--- Work to be completed ---
Every record below must come back exactly as given.

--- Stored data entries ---
-=-=-
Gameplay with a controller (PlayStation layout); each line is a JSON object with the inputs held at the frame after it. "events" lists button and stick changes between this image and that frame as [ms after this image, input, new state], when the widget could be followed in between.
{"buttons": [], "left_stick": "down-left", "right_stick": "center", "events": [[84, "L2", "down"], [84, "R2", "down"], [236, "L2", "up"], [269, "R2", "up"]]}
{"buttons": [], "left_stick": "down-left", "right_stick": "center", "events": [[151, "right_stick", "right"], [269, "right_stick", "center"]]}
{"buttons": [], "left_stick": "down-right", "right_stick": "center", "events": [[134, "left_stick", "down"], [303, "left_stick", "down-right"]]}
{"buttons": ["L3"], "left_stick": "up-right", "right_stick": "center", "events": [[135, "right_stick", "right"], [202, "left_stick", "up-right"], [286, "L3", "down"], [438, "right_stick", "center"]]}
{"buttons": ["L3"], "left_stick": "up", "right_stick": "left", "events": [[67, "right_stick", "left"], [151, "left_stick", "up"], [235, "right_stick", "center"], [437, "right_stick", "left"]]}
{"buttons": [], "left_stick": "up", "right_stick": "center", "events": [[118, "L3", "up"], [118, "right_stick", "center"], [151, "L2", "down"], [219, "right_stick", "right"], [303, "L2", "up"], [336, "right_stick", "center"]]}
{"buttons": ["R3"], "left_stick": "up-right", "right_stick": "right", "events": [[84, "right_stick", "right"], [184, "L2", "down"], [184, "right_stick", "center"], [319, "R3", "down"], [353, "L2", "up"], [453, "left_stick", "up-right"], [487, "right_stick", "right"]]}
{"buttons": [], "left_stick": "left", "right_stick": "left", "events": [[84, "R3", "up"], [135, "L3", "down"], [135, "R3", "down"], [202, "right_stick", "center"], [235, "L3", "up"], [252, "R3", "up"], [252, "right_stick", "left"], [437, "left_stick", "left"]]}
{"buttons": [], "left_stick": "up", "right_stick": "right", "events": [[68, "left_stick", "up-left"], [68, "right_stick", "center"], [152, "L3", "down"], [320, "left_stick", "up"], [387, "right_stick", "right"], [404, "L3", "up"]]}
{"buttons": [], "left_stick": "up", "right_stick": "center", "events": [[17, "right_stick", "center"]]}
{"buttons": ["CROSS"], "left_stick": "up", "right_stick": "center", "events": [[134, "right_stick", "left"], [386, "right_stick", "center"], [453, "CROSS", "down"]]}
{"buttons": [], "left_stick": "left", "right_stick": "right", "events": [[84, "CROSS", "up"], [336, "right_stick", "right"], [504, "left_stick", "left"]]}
-=-=-
--- Answer to the exercise ---
Gameplay with a controller (PlayStation layout); each line is a JSON object with the inputs held at the frame after it. "events" lists button and stick changes between this image and that frame as [ms after this image, input, new state], when the widget could be followed in between.
{"buttons": [], "left_stick": "down-left", "right_stick": "center", "events": [[84, "L2", "down"], [84, "R2", "down"], [236, "L2", "up"], [269, "R2", "up"]]}
{"buttons": [], "left_stick": "down-left", "right_stick": "center", "events": [[151, "right_stick", "right"], [269, "right_stick", "center"]]}
{"buttons": [], "left_stick": "down-right", "right_stick": "center", "events": [[134, "left_stick", "down"], [303, "left_stick", "down-right"]]}
{"buttons": ["L3"], "left_stick": "up-right", "right_stick": "center", "events": [[135, "right_stick", "right"], [202, "left_stick", "up-right"], [286, "L3", "down"], [438, "right_stick", "center"]]}
{"buttons": ["L3"], "left_stick": "up", "right_stick": "left", "events": [[67, "right_stick", "left"], [151, "left_stick", "up"], [235, "right_stick", "center"], [437, "right_stick", "left"]]}
{"buttons": [], "left_stick": "up", "right_stick": "center", "events": [[118, "L3", "up"], [118, "right_stick", "center"], [151, "L2", "down"], [219, "right_stick", "right"], [303, "L2", "up"], [336, "right_stick", "center"]]}
{"buttons": ["R3"], "left_stick": "up-right", "right_stick": "right", "events": [[84, "right_stick", "right"], [184, "L2", "down"], [184, "right_stick", "center"], [319, "R3", "down"], [353, "L2", "up"], [453, "left_stick", "up-right"], [487, "right_stick", "right"]]}
{"buttons": [], "left_stick": "left", "right_stick": "left", "events": [[84, "R3", "up"], [135, "L3", "down"], [135, "R3", "down"], [202, "right_stick", "center"], [235, "L3", "up"], [252, "R3", "up"], [252, "right_stick", "left"], [437, "left_stick", "left"]]}
{"buttons": [], "left_stick": "up", "right_stick": "right", "events": [[68, "left_stick", "up-left"], [68, "right_stick", "center"], [152, "L3", "down"], [320, "left_stick", "up"], [387, "right_stick", "right"], [404, "L3", "up"]]}
{"buttons": [], "left_stick": "up", "right_stick": "center", "events": [[17, "right_stick", "center"]]}
{"buttons": ["CROSS"], "left_stick": "up", "right_stick": "center", "events": [[134, "right_stick", "left"], [386, "right_stick", "center"], [453, "CROSS", "down"]]}
{"buttons": [], "left_stick": "left", "right_stick": "right", "events": [[84, "CROSS", "up"], [336, "right_stick", "right"], [504, "left_stick", "left"]]}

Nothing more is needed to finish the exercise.